Lt. Frank Patterson (September 3, 1896 – June 19, 1918) was a test pilot for the United States Army Air Corps who was killed in the crash of his DH.4M, AS-32098, at Wilbur Wright Field near Dayton, Ohio on June 19, 1918. He was piloting a flight test of a new mechanism for synchronizing twin machine guns and the propeller when a tie rod broke during a dive from 15,000 feet (4,600 m), causing the wings to separate from the aircraft.
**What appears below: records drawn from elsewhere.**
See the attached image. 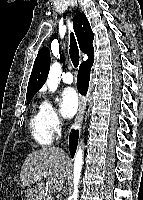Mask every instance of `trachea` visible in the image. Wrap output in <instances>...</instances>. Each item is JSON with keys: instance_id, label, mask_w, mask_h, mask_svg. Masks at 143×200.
I'll use <instances>...</instances> for the list:
<instances>
[{"instance_id": "3493384b", "label": "trachea", "mask_w": 143, "mask_h": 200, "mask_svg": "<svg viewBox=\"0 0 143 200\" xmlns=\"http://www.w3.org/2000/svg\"><path fill=\"white\" fill-rule=\"evenodd\" d=\"M70 58L71 61L74 65V67H77L79 65V50H78V46L76 43V40L74 38L73 33H71V37H70Z\"/></svg>"}]
</instances>
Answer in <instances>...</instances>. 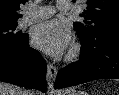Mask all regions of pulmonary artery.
Instances as JSON below:
<instances>
[{
  "label": "pulmonary artery",
  "instance_id": "obj_1",
  "mask_svg": "<svg viewBox=\"0 0 119 95\" xmlns=\"http://www.w3.org/2000/svg\"><path fill=\"white\" fill-rule=\"evenodd\" d=\"M57 9L60 11H68L71 8V5L66 0H60L57 3ZM55 8L52 6H43V7H29L27 13L22 19L23 25H28L33 22H37L43 19H46L52 16L55 12Z\"/></svg>",
  "mask_w": 119,
  "mask_h": 95
}]
</instances>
Frank Stuart Patterson was born in Dayton, Ohio, on September 3, 1896. He was the son of Frank Jefferson Patterson and Julia Perrine Shaw Patterson. The elder Patterson and his brother, John H. Patterson, founded The National Cash Register Company (NCR) and figured prominently in local Dayton history. Frank attended Yale University, but graduated "in absentia" in the spring of 1918 because he, like many of his classmates, had joined the Army. He enlisted in May 1917 and was commissioned in September as a first lieutenant in the Officers Reserve Corps with the aeronautical rating of pilot. Lieutenant Patterson was assigned to the 137th Aero Squadron as a test pilot at Wilbur Wright Field the following May. On June 19, 1918, little more than a month after his arrival, Lieutenant Patterson and his aerial observer, Lieutenant LeRoy Amos Swan, went aloft in their DH-4 to test newly installed machine gun synchronizers, allowing the guns to fire between the blades of the propeller as it rotated at high speed. They completed two trials successfully, but during a steep dive on the third test a tie rod securing the wings broke and the airplane's wings collapsed. The aircraft crashed, killing both crewmen.

About five years following Lt. Patterson's death, the Patterson family formed the Dayton Air Service Committee, Inc which held a campaign that raised $425,000 in two days and purchased 4,520.47 acres (18.2937 km2) northeast of Dayton, greatly expanding the available land adjacent to Wilbur Wright Field and the Huffman Prairie Flying Field. In 1924, the Committee presented the deeds to President Calvin Coolidge for the construction of a new aviation engineering center.

On July 6, 1931, a portion of Wright Field east of Huffman Dam was separated from Wright Field and redesignated "Patterson Field" in honor of both Lieutenant Frank Stuart Patterson and the contribution of the Patterson family.

Patterson Field and the adjacent Wright Field were officially merged on January 13, 1948 as a base for the newly created U.S. Air Force, and was named the Wright-Patterson Air Force Base ("Wright-Patt" as it is called colloquially).

Patterson is interred at Woodland Cemetery in Dayton.